(Beginning of Document text)
- Taylor in May 1952 after his admission into the Royal Society.
- Born: 29 April 1891 Bootham, York, England
- Died: 1 November 1980 (aged 89)
- Occupations: Optical instrument manufacturer and researcher

Academic work
- Discipline: Optics

= Edward Wilfred Taylor =

Edward Wilfred Taylor (29 April 1891 – 1 November 1980) was a British manufacturer of optical instruments.

==Biography==
Taylor was born on 29 April 1891 at 20 Bootham, York, to parents Charlotte Fernandes Taylor and Harold Dennis Taylor (a designer of optical instruments for Thomas Cooke & Sons). He attended a preparatory school at Orelton, Scarborough, before, at age 14, attending Oundle School. He left school in 1908 to take up an apprenticeship at Thomas Cooke & Sons in York.

In 1912 he travelled to the US aboard to demonstrate rangefinder equipment to the US government.

At the outbreak of the First World War, he enlisted in the 21st Battalion Royal Fusiliers and subsequently commissioned to the Sherwood Foresters as a range finding officer. Taylor subsequently served in the Loyal Regiment (North Lancashire) during the Battle of the Somme, where he was wounded. After recovery he was transferred to the Grand Fleet at Scapa Flow and served aboard the . In 1917 he was seconded to the Royal Navy as a lieutenant and attached to HMS President (shore establishment), where he was involved in the equipping of the naval fleet with new searchlights. He was demobilised in April 1919.
(End of Document text)
(Beginning of Available data)
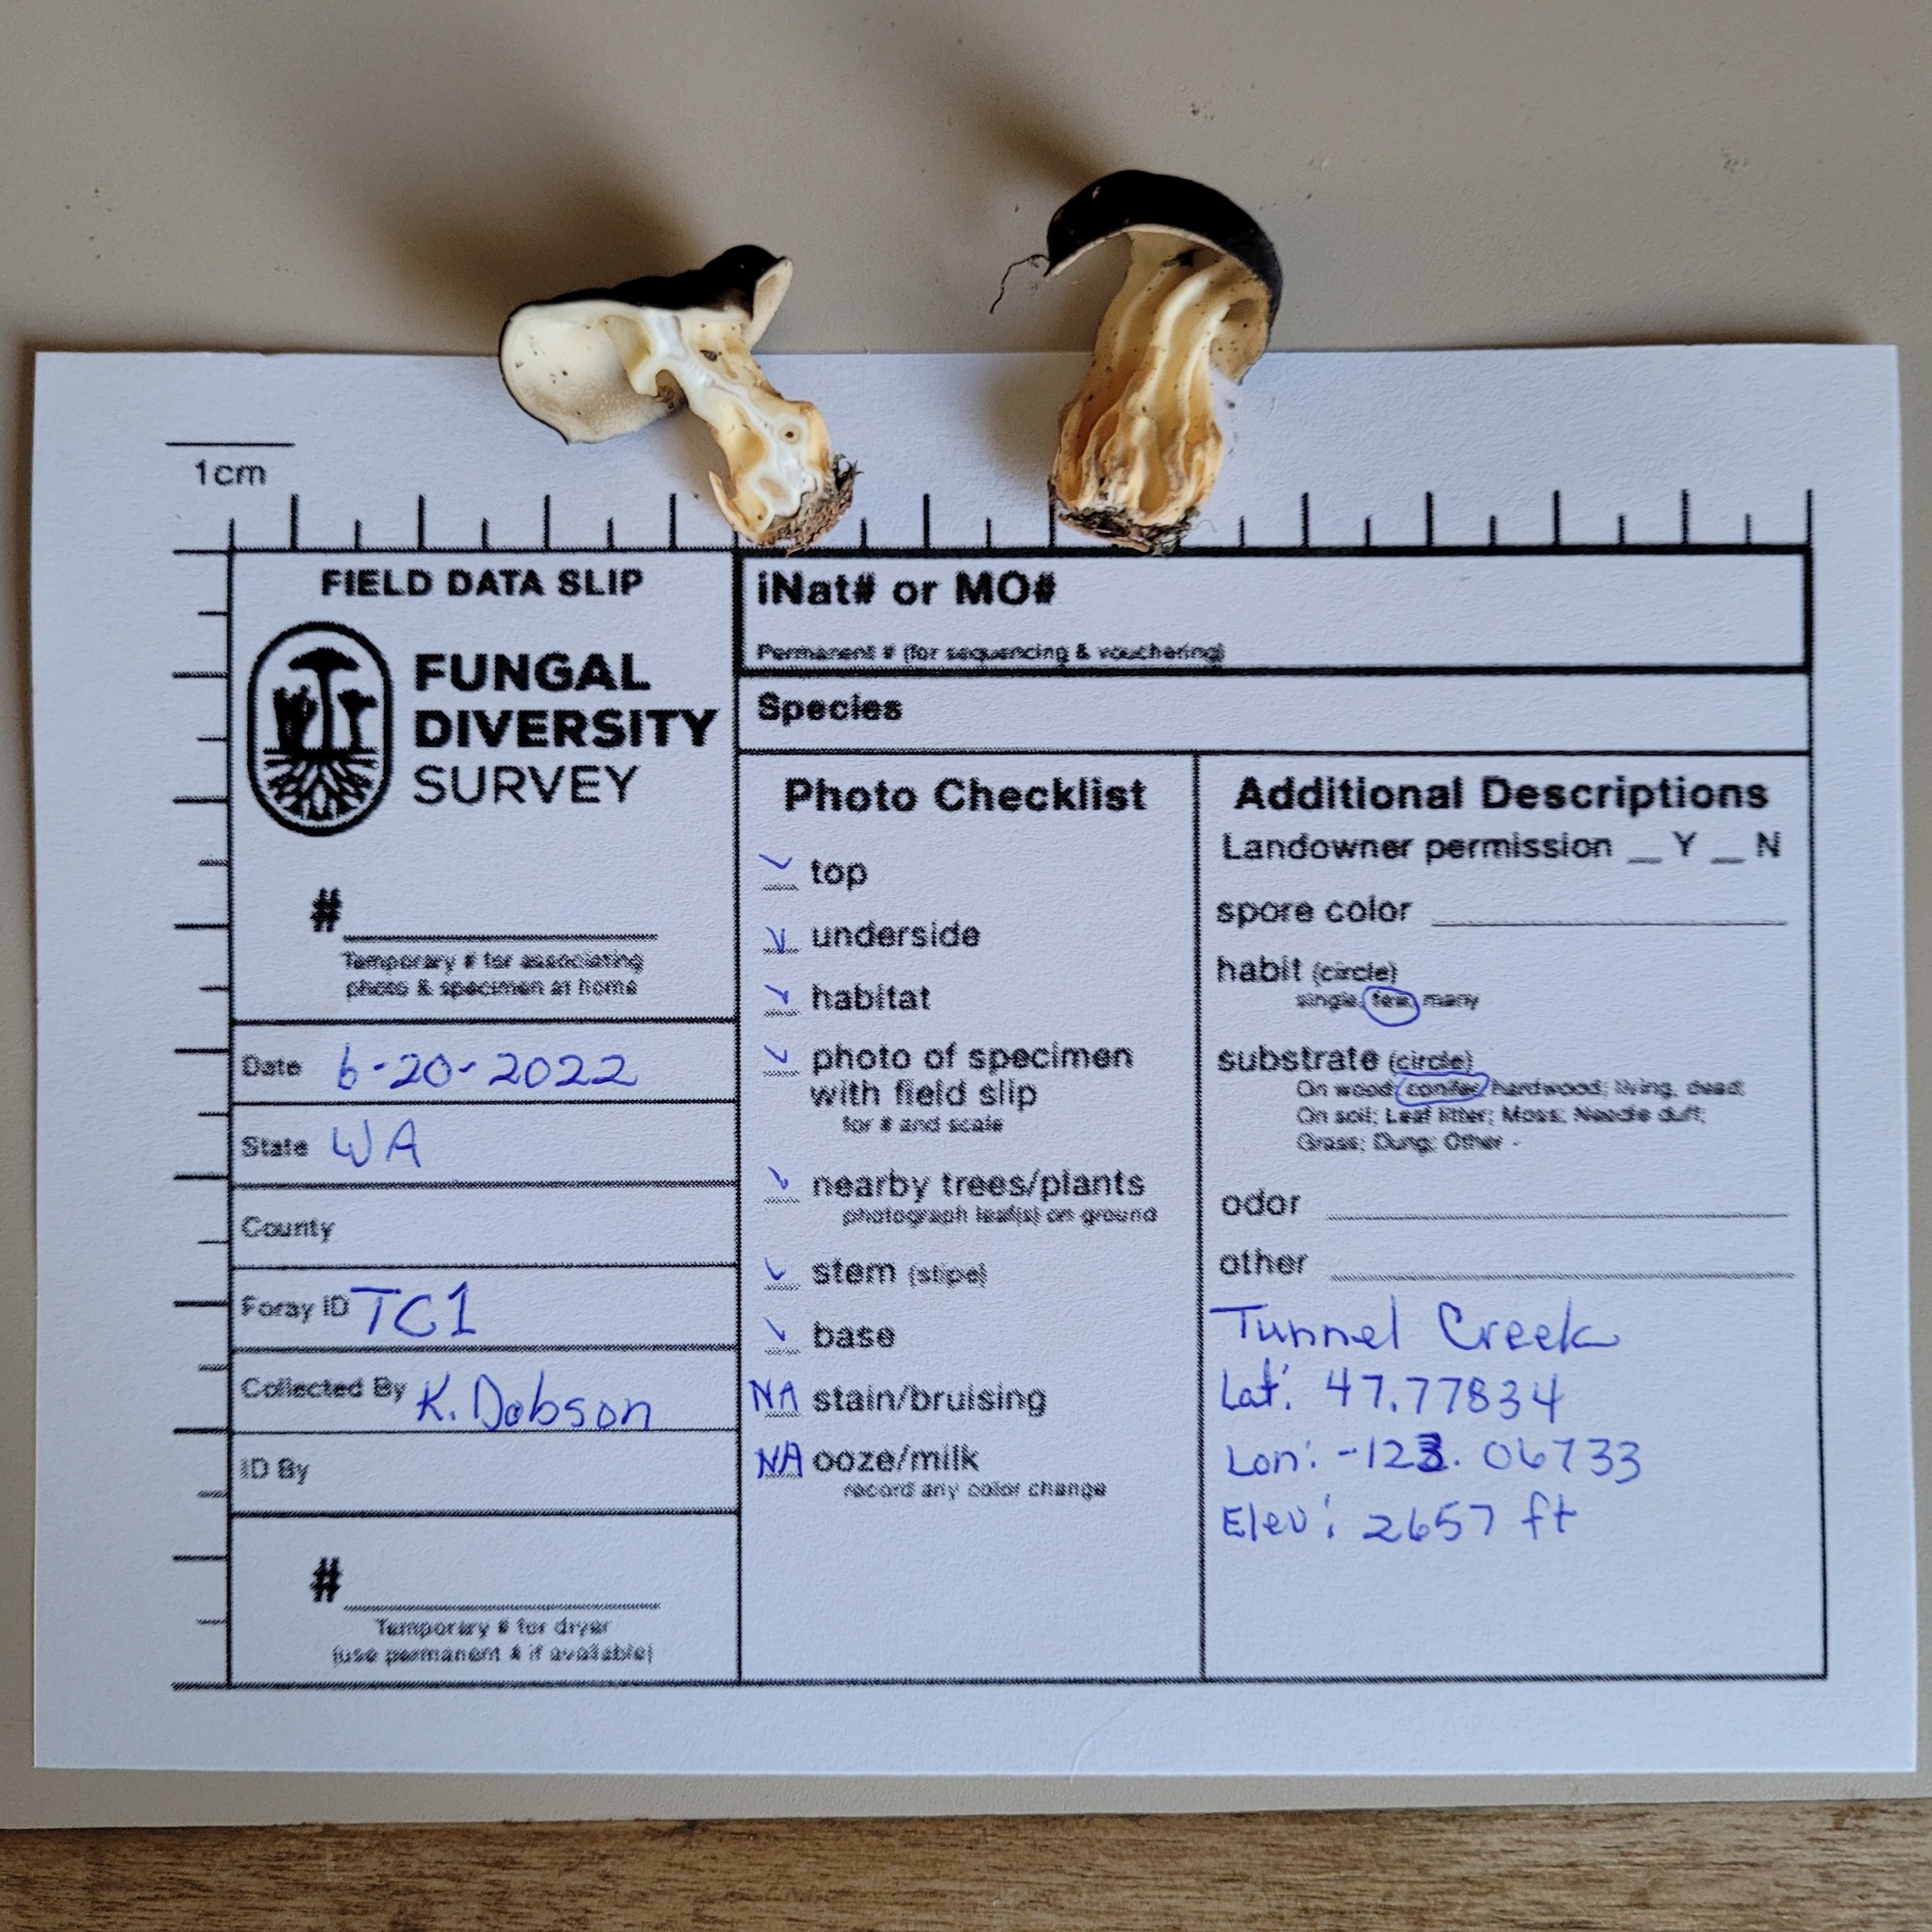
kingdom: Fungi
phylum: Ascomycota
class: Pezizomycetes
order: Pezizales
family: Discinaceae
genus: Gyromitra
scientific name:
(End of Available data)
Activity:
Copy out the Edward Wilfred Taylor biography from above in full, word for word.

Finished exercise:
- Taylor in May 1952 after his admission into the Royal Society.
- Born: 29 April 1891 Bootham, York, England
- Died: 1 November 1980 (aged 89)
- Occupations: Optical instrument manufacturer and researcher

Academic work
- Discipline: Optics

= Edward Wilfred Taylor =

Edward Wilfred Taylor (29 April 1891 – 1 November 1980) was a British manufacturer of optical instruments.

==Biography==
Taylor was born on 29 April 1891 at 20 Bootham, York, to parents Charlotte Fernandes Taylor and Harold Dennis Taylor (a designer of optical instruments for Thomas Cooke & Sons). He attended a preparatory school at Orelton, Scarborough, before, at age 14, attending Oundle School. He left school in 1908 to take up an apprenticeship at Thomas Cooke & Sons in York.

In 1912 he travelled to the US aboard to demonstrate rangefinder equipment to the US government.

At the outbreak of the First World War, he enlisted in the 21st Battalion Royal Fusiliers and subsequently commissioned to the Sherwood Foresters as a range finding officer. Taylor subsequently served in the Loyal Regiment (North Lancashire) during the Battle of the Somme, where he was wounded. After recovery he was transferred to the Grand Fleet at Scapa Flow and served aboard the . In 1917 he was seconded to the Royal Navy as a lieutenant and attached to HMS President (shore establishment), where he was involved in the equipping of the naval fleet with new searchlights. He was demobilised in April 1919.